ALBAY Rep. Edcel Lagman yesterday filed a House resolution urging the House committee on human rights to conduct an inquiry on the unilateral abrogation by Defense Secretary Delfin Lorenzana of the 1989 UP-DND Agreement.
Quezon City Rep. Kit Belmonte, Iloilo Rep. Lorenz Defensor andf Bayan Muna Rep. Carlos Zarate are co-authors of House Resolution Np. 1490.
The solons expressed their objection to the decision of the DND to cancel the accord with the University of the Philippines on the entry and operation of the military and the police in the campuses.
Lagman said the cancelled accord protects and upholds the autonomy and academic freedom of the University of the Philippines and its component constituencies from military and police operations without prior notification to and coordination with concerned UP officials.
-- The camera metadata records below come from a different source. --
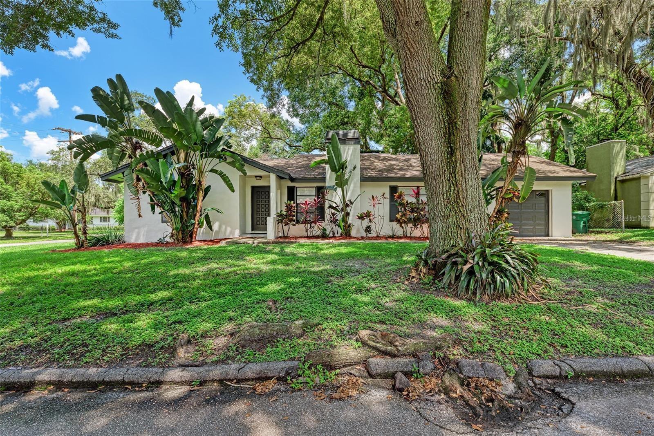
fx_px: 309
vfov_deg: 70.5
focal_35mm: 17
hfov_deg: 93.3
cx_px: 327
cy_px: 218
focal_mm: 17
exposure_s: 1/320
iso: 100
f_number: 7.1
The solon also underscored that “the unilateral termination of the subject agreement by the DND without prior consultation with and conformity of UP officials is illegal and void ab initio because the accord was entered into bilaterally and mutually, and could not be extinguished by one party alone.”
Lagman added that the one-sided termination “opens the floodgates for military and police incursions into UP campuses nationwide under the guise of protecting national security and maintaining peace and order.”
“The abrupt termination red-tags the entire nationwide UP constituencies of UP Diliman, UP Manila, UP Los Baños, UP Visayas, the regional units in San Fernando, Tacloban, Ming-ao (Iloillo), Cebu, as well as UP Mindanao in Davao City and other extension units established after the execution of the accord,” Lagman said.
“While Lorenzana claims that UP campuses are hotbeds for recruitment of students for membership to the CPP-NPA, the fact is there are no students now on UP campuses to be purportedly recruited because there are no face-to-face classes and only online classes are ongoing,” he added.
Meanwhile, Deputy Speaker and Cagayan de Oro Rep. Rufus Rodriguez urged the DND to reconsider its decision in unilaterally abrogating its agreement with the UP.
Rodriguez, an alumnus of the UP College of Law, said that the scrapping of the agreement could drive political dissenters, who are a minority in the UP community, into extremism, a prospect the DND wants to prevent in its abrogation decision and would be counterintuitive to the goals of the State.
“The unilateral decision sends a chilling effect on the exercise of the Constitutionally guaranteed rights of academic freedom, freedom of speech and freedom of assembly, which have thrived in UP. It will breed mistrust in the government and its uniformed forces,” he said.
“UP has produced trail-blazers in all fields and sectors; thus it is in the State’s interest to protect the rights of the institution, its faculty, and students whose exchange of ideas have continuously strengthened our democracy as shown in our history,” he added.
The solon asked the DND to discuss first the matter and concerns with UP officials.